Je ne mis pas une minute de plus que les 20 énoncées plus tôt pour parvenir sur les lieux. Elle avait précisé qu’il s’agissait d’une arrière-boutique. J’entrai prudemment. Elle fit irruption devant moi et m’emmena de l’autre côté du bâtiment.

- Venez ! Il faut partir, je vous expliquerai en route.

- En route ? Vous voulez dire que vous avez une nouvelle voiture ?

- Oui, et pas grâce à vous…

- Bon. J’obtempère, mais il va falloir m’expliquer, parce que je commence vraiment à ne plus rien comprendre et je suis de nature à m’angoisser alors…

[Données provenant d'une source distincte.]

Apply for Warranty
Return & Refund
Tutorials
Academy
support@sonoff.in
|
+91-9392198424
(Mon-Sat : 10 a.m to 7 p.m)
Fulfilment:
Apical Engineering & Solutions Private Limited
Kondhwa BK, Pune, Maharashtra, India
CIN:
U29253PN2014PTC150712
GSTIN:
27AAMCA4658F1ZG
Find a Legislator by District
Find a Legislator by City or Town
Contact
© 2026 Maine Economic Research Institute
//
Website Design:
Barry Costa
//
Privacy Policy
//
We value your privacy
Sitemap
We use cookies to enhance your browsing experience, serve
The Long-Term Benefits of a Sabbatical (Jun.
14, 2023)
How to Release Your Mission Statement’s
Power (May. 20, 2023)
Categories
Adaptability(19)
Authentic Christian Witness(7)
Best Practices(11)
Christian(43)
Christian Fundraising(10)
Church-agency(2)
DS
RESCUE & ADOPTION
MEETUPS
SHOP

- Alors je vous dirai que le strict nécessaire.

- Tant que je parviens à comprendre un minimum.

Nous sortîmes de l’autre côté de l’immeuble où nous attendait un véhicule flambant neuf.

- Eh ben ! Vous ne lésinez pas sur les moyens.

- Je n’avais pas le choix.

- Ha !

- Montez !

J’entrai dans le véhicule qui sentait l’odeur de la voiture neuve à s’en rendre malade.

- Eh ben ! C’est du joli véhicule ça. Et maintenant si vous me racontiez.

Elle démarra vivement ce qui eut pour particularité de m’enfoncer dans le siège moelleux.

- Je vais être bref. Je vous ai injecté une substance dans le sang que je dois récupérer.

- Ha, et pourquoi ?

- Les types qui m’ont enlevé voulaient le récupérer, je n’avais plus trop le choix que de vous utiliser.

- Vous m’en voyez ravi. Mais qu’est ce que ça implique, je veux dire qu’est-ce que ce produit ?

- Un virus.

- Hein ?!

- Ne vous inquiétez pas son incubation est de 36 heures, j’aurai le temps de me rendre au laboratoire pour extraire le virus et vous donner l’antidote.

- Et si on n’y arrive pas ?

- Vous mourez !

- Hein ?!

- Mais ne vous inquiétez pas ça n’arrivera pas.

- Et si on arrive pas ça arrivera ?

- Pas de pessimisme.

Je restai silencieux ressassant ses dernières paroles quand une question me traversa l’esprit.

- Et comment vous avez fait pour vous défaire de vos assaillants ?

- Le moins vous en saurez, le mieux vous vous porterez.

- Ha bon ? Vous me direz rien sur le virus qui circule dans mes veines.

- Non, vous risqueriez encore de faire un accident vasculaire.

- Vous avez une piètre opinion de ma conduite. Combien nous faut-il de temps pour arriver à destination, si je puis me permettre ?

- Environs 16 heures.

- Hein ?! Vous voulez dire que nous allons rouler durant seize heures et si je compte bien le virus aura déjà incubé durant 18 heures.

- Oui, et il restera dix-huit heures, donc pas de panique.

- Pas de panique pas de panique, j’aimerais bien vous y voir, ce n’est pas vous qui êtes sur la tranche. Au passage je vous remercie pour le cadeau. C’était très gentil de votre part.

- Vous avez remarqué ?

Elle sourit comme si toutes ces péripéties l’amusaient ce qui avait la fâcheuse tendance de m’angoisser. Je continuai à m’inquiéter comme d’habitude.

- Au fait. Fit-elle. Quel est votre prénom, si on doit passer un peu de temps ensemble autant nous appeler par nos prénoms.

- Oui en effet, mais je ne dois pas m’attendre à avoir un vrai nom.

- Appelez-moi Lise, c’est assez proche de la vérité.

- Ha ! Moi c’est Antoine. Pas très original, je sais.

- Mais non, c’est un prénom comme un autre.

- Oui ? Et bien un autre m’aurait mieux convenu, enfin pour ce que j’en dis. C’est mon père et ma mère qui ont choisi ce prénom et je ne sais pas ce qu’ils avaient bu pour choisir Antoine. C’est comme dans la vie on a le choix que d’accepter ce que l’on est.

- Vous pouvez toujours le changer s’il vous gêne.

- Boaf ! Je ne sais plus, je l’ai tellement entendu, que je ne sais même pas si je m’entendrais avec un autre prénom.